--- Exercise directions ---
Rewrite the listing from the line with "right elbow: (49, 598, -13)" up to and including the line with "right elbow: (275, 627, -16)", adjusting every number in the keypoint triples (x, y and depth) by -28. Keep every other line as it is, including the person box coordinates.

======== Input records

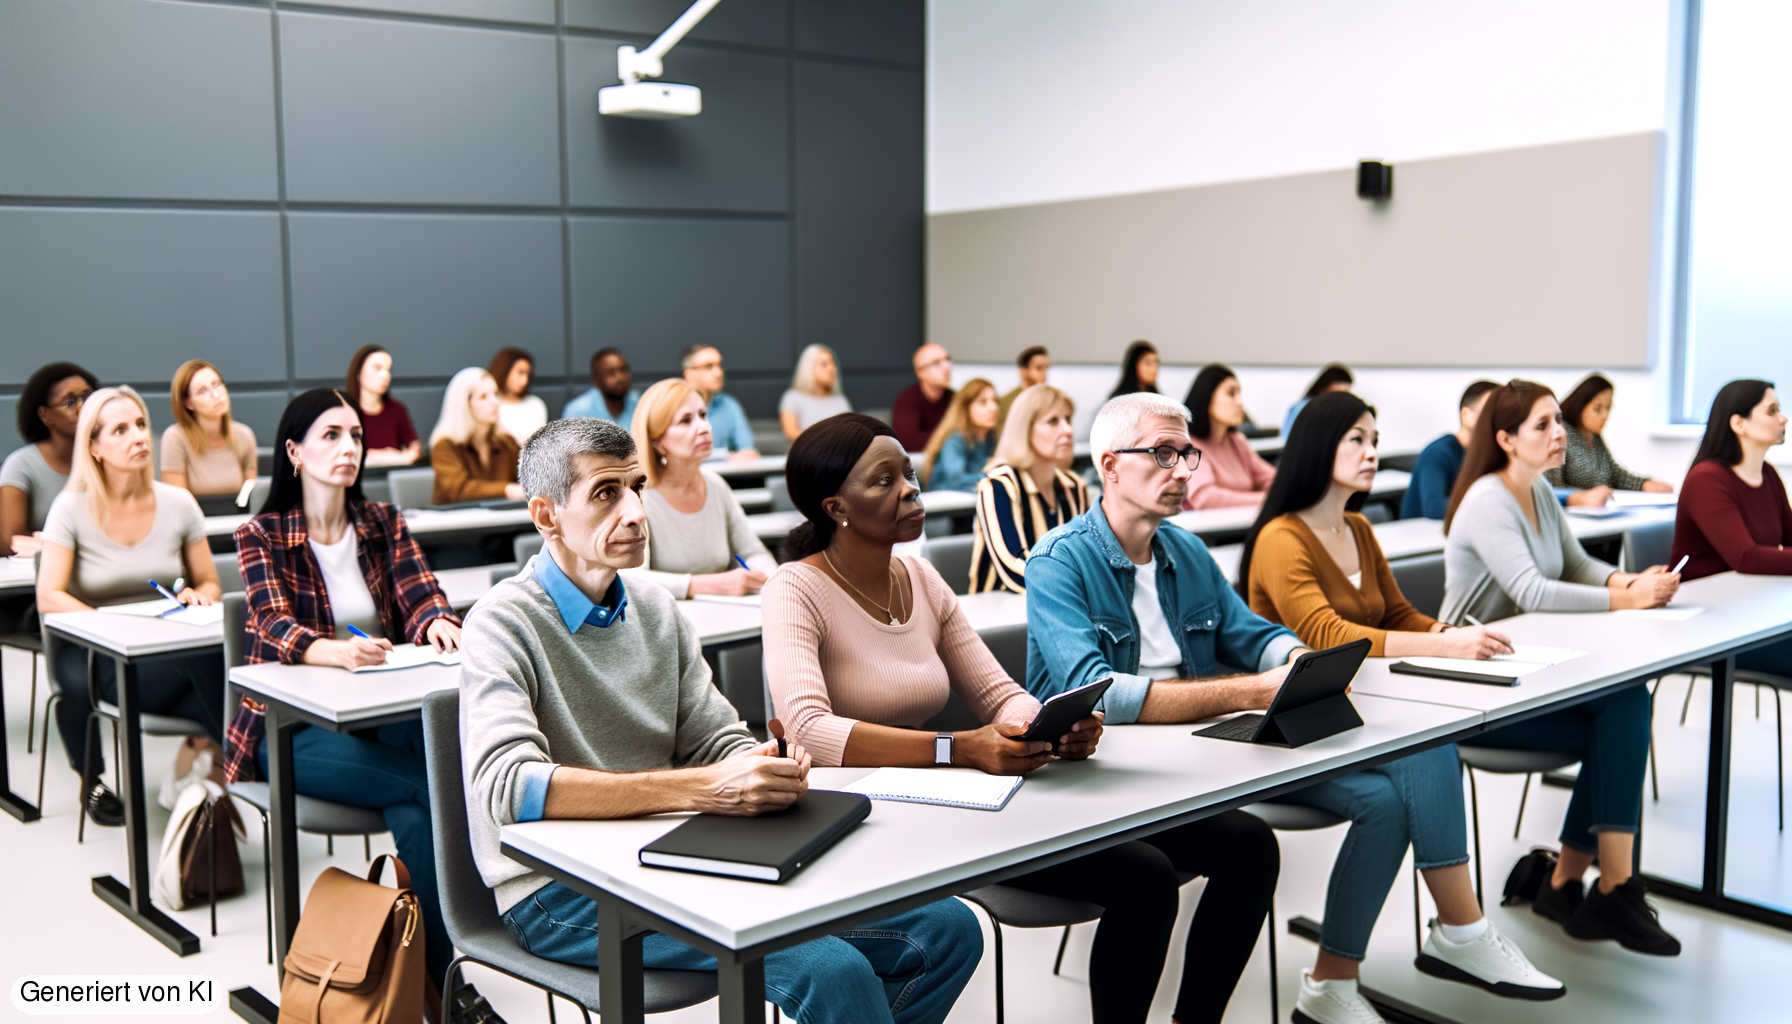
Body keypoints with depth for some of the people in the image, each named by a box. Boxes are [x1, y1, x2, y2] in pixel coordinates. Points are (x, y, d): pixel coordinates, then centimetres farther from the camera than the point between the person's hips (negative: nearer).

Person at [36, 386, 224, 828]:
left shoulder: (178, 504, 2)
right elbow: (49, 598, -13)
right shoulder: (72, 508, -5)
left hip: (169, 648, 0)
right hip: (99, 657, 0)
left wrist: (199, 597, -14)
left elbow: (210, 585, 9)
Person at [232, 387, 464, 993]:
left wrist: (437, 623, -28)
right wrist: (337, 652, -39)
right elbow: (275, 627, -16)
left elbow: (419, 594, -1)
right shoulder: (261, 536, 1)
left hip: (384, 714, 4)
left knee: (413, 813, -33)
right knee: (439, 787, -31)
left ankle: (434, 969, -26)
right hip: (295, 724, -3)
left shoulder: (385, 523, 13)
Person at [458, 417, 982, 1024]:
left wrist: (768, 769, -15)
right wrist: (700, 790, -32)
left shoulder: (656, 611, 12)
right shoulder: (502, 625, -9)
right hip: (561, 895, -7)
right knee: (832, 970, -28)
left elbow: (716, 743, 11)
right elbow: (508, 786, -24)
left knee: (947, 928, -4)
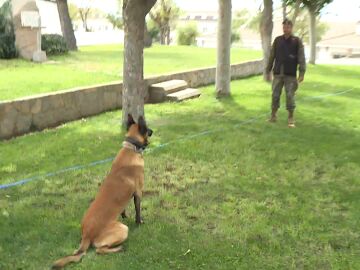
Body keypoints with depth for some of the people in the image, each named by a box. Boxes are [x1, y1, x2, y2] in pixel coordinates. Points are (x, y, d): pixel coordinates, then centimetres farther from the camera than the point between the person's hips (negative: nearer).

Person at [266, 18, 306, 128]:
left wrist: (302, 73, -13)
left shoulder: (297, 41, 0)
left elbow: (301, 58, -5)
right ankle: (273, 116, 17)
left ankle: (291, 118, 10)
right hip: (278, 74, 2)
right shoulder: (277, 40, 7)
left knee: (290, 96, -1)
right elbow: (272, 56, 10)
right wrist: (268, 71, 8)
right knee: (275, 95, 4)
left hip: (290, 75, -2)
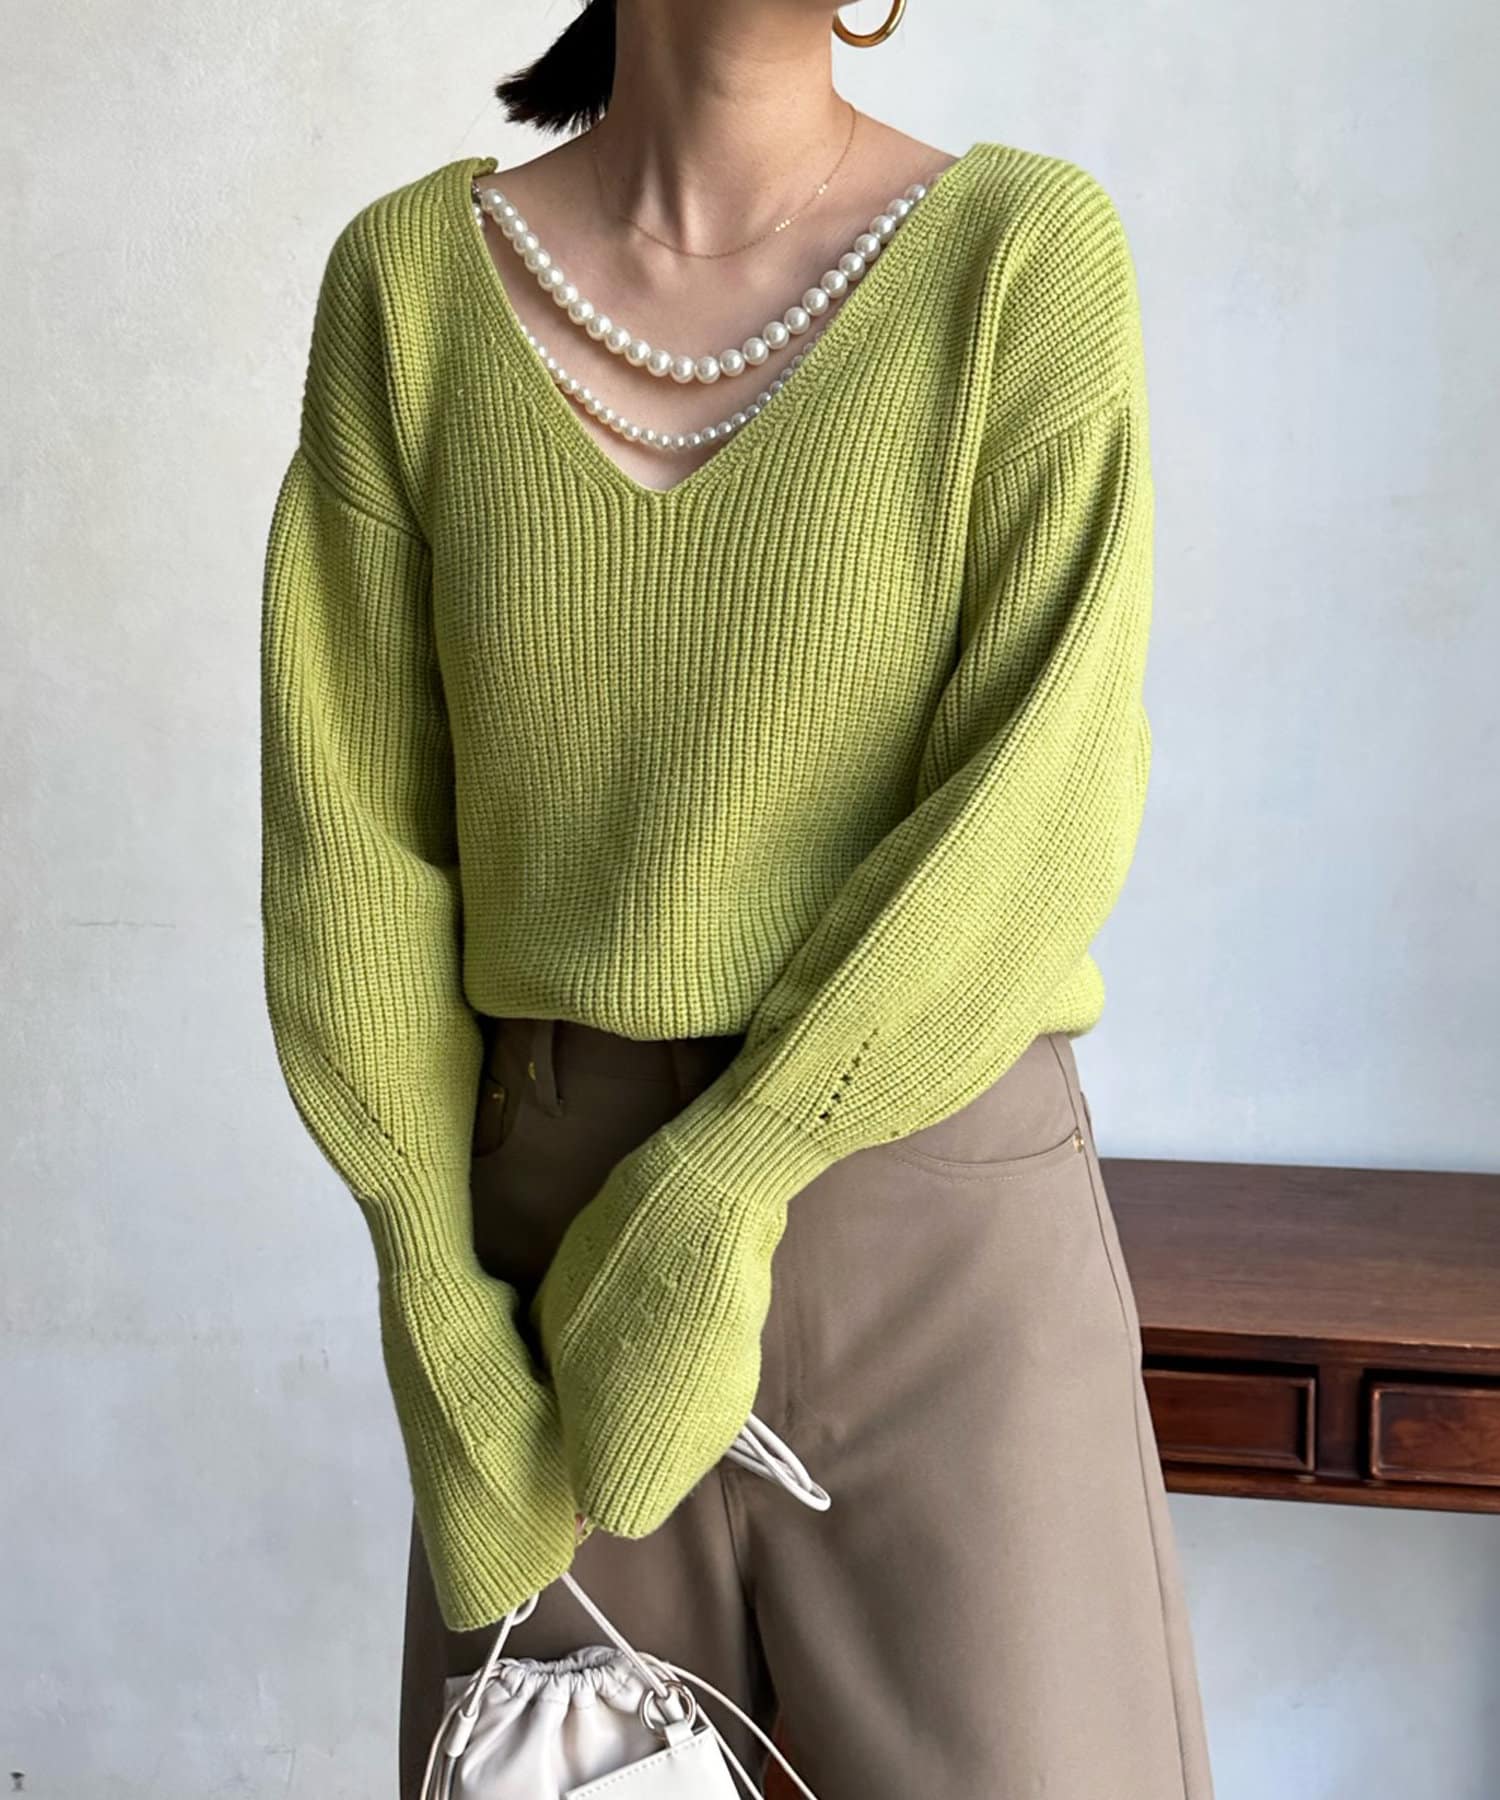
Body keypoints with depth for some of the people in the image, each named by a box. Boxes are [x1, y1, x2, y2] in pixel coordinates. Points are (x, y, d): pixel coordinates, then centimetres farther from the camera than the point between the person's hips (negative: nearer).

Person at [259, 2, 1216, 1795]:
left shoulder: (1029, 250, -8)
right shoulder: (411, 280, -1)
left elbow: (1038, 811, -14)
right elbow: (349, 828, -3)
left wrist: (717, 1196, -19)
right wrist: (435, 1305, -10)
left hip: (934, 1220, -2)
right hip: (558, 1202, 2)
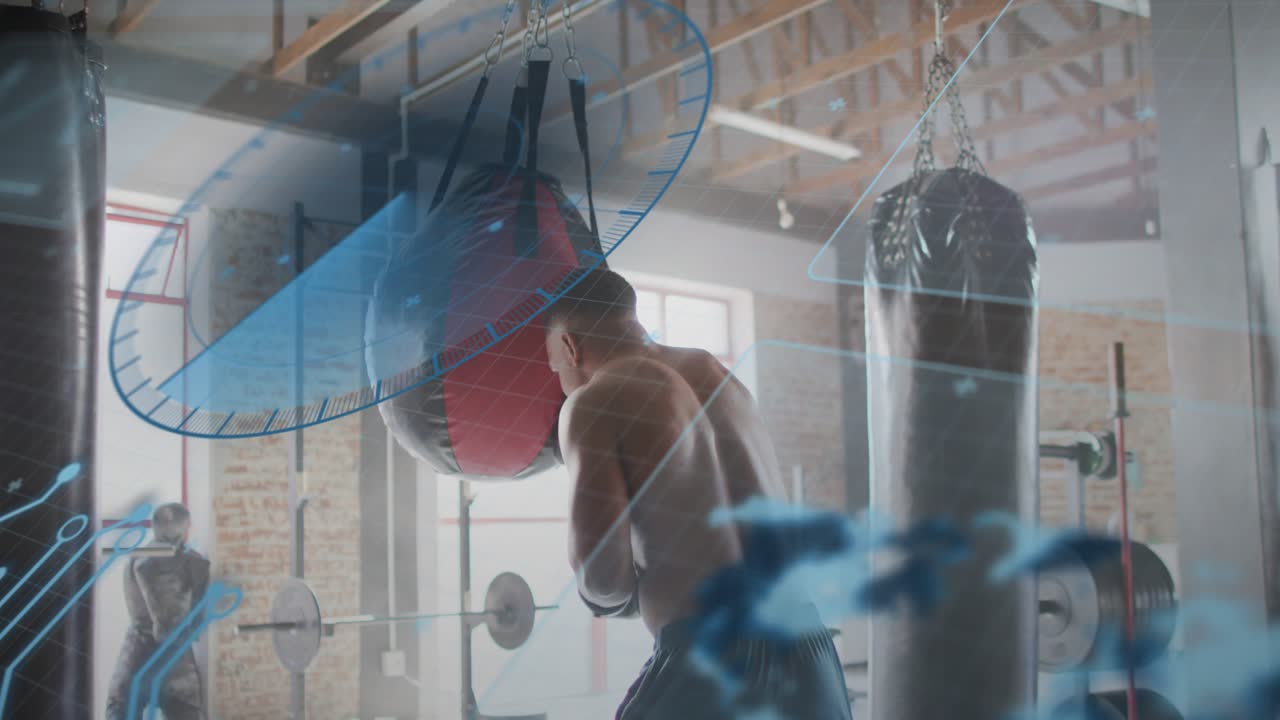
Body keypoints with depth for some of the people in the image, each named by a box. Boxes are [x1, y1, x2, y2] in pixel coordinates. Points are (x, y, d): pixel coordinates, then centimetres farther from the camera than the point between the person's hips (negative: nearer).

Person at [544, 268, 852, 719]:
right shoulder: (723, 377, 17)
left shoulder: (593, 403, -3)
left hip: (711, 660, -6)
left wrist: (616, 593, 7)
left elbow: (599, 569, -14)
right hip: (809, 650, 6)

================

--- Answer space ---
right elbow: (21, 570, -41)
right shoulder: (44, 480, -33)
left hip: (141, 620, -28)
right hip: (71, 629, -28)
left wrist: (171, 569, -42)
left elbow: (182, 557, -19)
Person at [232, 387, 464, 993]:
left wrist: (409, 595, -56)
right wrist: (309, 624, -67)
right elbow: (247, 599, -44)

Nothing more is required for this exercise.